Abstract
The optimal probability and distance of dispersal largely depend on the risk to end up
in unsuitable habitat. This risk is highest close to the habitat’s edge and consequently,
optimal dispersal probability and distance should decline towards the habitat’s border.
This selection should lead to the emergence of spatial gradients in dispersal strategies.

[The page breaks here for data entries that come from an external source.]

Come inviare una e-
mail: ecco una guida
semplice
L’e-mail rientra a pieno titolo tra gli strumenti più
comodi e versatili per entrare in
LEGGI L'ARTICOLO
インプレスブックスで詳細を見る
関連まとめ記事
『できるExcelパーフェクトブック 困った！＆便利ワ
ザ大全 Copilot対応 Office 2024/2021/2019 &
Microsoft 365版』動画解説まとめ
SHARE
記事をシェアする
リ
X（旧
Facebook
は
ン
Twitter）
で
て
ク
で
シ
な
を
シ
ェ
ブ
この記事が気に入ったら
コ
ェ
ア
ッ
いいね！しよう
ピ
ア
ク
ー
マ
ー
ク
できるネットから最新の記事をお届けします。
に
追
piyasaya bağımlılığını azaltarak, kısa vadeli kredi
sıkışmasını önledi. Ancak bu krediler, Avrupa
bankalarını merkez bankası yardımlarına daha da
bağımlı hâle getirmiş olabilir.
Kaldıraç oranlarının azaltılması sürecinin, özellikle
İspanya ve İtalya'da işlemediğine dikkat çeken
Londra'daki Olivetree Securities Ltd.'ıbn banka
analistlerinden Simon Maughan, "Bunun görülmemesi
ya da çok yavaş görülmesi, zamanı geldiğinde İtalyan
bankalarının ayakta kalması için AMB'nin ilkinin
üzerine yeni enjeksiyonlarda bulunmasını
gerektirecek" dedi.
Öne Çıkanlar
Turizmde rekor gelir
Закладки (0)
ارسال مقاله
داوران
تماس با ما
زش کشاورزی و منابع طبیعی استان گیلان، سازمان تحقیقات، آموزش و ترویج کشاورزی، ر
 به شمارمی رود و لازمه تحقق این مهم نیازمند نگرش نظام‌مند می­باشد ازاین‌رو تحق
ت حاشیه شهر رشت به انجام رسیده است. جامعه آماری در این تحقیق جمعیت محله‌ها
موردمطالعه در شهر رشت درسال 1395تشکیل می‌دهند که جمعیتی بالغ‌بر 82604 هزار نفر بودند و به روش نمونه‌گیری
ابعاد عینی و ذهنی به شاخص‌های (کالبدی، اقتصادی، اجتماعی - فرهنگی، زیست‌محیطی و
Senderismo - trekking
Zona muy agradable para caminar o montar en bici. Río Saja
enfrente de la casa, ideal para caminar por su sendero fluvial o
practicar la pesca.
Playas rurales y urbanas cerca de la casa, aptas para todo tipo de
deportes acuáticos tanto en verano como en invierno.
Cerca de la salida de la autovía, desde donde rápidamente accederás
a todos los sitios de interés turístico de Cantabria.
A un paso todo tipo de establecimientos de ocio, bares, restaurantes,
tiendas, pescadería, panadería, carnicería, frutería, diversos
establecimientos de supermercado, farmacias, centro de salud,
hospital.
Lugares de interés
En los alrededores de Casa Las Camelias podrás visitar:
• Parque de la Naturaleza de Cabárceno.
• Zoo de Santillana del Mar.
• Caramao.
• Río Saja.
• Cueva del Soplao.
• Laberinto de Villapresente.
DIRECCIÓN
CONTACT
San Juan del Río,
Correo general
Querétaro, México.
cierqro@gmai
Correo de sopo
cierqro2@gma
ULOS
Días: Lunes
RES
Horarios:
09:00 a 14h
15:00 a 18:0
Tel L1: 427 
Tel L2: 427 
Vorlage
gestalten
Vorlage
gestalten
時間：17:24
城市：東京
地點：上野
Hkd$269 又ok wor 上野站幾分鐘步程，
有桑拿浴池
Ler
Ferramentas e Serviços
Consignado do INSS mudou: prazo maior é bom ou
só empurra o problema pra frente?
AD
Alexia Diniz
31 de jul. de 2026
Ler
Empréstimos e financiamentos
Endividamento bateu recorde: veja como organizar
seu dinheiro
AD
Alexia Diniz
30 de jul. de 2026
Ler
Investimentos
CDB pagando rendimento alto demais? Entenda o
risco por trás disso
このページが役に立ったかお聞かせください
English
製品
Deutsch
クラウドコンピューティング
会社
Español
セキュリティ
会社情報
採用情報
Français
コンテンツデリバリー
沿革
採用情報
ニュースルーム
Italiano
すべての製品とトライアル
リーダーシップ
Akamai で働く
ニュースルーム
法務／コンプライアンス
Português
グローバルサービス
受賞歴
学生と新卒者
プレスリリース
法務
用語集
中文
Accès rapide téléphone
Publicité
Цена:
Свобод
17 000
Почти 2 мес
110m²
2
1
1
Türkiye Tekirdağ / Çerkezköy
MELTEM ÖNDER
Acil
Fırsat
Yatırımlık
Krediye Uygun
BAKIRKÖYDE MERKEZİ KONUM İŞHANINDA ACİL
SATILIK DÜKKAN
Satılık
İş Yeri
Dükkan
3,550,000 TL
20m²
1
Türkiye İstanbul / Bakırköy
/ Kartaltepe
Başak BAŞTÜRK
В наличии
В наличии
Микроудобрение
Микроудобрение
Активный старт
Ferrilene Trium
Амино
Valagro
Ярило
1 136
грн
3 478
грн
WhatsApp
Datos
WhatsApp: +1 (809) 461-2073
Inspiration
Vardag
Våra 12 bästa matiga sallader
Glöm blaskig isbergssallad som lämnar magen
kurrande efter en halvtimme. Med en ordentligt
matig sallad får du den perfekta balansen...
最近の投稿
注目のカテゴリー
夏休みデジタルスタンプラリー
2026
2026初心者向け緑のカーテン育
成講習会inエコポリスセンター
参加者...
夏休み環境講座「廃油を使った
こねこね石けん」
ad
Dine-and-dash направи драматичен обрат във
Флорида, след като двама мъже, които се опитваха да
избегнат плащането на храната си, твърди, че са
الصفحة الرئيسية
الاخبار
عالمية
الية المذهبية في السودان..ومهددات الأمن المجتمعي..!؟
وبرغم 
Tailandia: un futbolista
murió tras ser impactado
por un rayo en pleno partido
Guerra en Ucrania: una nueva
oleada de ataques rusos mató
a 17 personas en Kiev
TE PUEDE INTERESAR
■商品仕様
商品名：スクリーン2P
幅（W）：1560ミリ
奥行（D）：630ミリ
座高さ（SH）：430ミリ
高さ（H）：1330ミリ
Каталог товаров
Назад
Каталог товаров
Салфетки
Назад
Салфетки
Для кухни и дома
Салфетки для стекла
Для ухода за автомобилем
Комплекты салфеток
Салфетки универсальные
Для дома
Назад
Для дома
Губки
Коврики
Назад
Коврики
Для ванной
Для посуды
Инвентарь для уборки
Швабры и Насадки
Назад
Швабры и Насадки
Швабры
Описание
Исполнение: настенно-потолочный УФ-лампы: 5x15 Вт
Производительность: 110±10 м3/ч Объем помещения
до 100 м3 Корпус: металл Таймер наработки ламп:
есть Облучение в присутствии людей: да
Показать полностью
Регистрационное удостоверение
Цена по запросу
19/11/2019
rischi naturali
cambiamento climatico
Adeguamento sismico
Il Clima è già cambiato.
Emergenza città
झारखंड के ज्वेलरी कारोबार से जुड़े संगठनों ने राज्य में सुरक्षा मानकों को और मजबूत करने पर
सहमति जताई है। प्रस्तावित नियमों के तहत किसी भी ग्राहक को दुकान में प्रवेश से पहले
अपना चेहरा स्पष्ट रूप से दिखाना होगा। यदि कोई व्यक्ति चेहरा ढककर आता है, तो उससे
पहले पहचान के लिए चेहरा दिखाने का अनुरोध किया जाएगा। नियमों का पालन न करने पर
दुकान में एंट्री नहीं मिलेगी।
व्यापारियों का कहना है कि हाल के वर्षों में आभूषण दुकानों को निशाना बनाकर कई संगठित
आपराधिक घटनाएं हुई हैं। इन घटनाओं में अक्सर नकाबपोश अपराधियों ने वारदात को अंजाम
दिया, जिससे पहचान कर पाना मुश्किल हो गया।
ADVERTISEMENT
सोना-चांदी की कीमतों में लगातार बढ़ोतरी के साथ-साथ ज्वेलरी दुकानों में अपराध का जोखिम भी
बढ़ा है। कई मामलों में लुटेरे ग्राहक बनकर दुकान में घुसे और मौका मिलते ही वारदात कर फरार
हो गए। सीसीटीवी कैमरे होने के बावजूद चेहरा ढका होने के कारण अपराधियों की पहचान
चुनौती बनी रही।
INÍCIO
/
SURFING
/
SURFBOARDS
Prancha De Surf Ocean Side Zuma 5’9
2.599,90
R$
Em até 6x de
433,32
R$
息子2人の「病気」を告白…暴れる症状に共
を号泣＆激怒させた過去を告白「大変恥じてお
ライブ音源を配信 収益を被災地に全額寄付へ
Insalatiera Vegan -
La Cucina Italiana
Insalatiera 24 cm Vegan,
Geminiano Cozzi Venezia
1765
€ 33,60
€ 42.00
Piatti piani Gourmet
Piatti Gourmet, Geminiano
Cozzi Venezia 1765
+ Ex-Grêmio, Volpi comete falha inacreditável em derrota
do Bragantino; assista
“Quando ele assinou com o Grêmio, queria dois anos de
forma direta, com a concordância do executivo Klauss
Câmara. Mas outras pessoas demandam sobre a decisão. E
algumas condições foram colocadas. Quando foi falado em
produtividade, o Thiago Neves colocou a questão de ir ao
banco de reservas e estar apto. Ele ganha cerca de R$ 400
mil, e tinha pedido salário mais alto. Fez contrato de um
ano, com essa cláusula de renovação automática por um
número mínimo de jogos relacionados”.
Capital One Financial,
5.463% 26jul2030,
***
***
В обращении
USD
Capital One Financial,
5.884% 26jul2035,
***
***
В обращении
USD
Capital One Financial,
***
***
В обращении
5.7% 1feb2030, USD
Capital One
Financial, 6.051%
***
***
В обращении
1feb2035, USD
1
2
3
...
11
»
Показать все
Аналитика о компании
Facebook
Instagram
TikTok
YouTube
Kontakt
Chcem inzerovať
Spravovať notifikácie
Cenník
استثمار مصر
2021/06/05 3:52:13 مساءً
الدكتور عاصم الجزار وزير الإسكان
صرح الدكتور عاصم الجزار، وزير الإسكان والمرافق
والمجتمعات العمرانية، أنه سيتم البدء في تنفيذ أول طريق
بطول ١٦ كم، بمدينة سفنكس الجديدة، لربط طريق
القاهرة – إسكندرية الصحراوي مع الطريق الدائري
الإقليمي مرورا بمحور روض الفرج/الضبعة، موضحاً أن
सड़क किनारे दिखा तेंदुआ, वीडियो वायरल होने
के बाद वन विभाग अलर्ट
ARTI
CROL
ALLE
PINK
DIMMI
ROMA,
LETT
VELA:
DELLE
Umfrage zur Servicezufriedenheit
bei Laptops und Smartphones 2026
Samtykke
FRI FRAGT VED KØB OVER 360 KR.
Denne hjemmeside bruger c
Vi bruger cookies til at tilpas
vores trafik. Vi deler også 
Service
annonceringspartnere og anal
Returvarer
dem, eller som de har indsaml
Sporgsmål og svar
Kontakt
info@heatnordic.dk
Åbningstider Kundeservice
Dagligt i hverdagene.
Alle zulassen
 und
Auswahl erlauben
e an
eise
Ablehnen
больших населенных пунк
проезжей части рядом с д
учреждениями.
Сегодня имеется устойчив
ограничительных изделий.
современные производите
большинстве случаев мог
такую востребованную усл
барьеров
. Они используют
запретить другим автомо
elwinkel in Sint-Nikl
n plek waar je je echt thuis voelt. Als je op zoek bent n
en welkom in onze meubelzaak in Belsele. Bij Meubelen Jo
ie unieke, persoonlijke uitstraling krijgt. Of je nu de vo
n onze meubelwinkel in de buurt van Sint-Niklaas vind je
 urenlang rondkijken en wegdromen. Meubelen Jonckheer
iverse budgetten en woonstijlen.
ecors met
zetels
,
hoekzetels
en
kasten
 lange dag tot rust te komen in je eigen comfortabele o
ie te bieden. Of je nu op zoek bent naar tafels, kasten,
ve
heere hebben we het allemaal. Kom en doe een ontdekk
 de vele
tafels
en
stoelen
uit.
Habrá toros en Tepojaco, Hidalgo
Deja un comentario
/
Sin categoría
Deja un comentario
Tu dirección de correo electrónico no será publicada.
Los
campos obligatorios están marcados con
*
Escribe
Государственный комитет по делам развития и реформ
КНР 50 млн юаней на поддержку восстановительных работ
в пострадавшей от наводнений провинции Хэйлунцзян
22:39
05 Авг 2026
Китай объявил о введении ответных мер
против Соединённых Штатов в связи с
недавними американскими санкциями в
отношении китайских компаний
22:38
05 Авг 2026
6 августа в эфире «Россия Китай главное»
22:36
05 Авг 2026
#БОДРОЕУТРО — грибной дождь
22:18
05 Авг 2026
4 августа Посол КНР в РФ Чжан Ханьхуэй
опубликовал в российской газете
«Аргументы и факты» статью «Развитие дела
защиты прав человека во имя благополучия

However, gene flow caused by dispersal itself is counteracting local adaptation. Using
an individual based model we investigate the evolution of local adaptations of dispersal
probability and distance within a single, circular, habitat patch. We compare evolved
dispersal probabilities and distances for six different dispersal kernels (two negative
exponential kernels, two skewed kernels, nearest neighbour dispersal and global
dispersal) in patches of different size. For all kernels a positive correlation between
patch size and dispersal probability emerges. However, a minimum patch size is
necessary to allow for local adaptation of dispersal strategies within patches. Beyond
this minimum patch area the difference in mean dispersal distance between center and
edge increases linearly with patch radius, but the intensity of local adaptation depends
on the dispersal kernel. Except for global and nearest neighbour dispersal, the evolved
spatial pattern are qualitatively similar for both, mean dispersal probability and
distance. We conclude, that inspite of the gene-flow originating from dispersal local
adaptation of dispersal strategies is possible if a habitat is of sufficient size. This
presumably holds for any realistic type of dispersal kernel.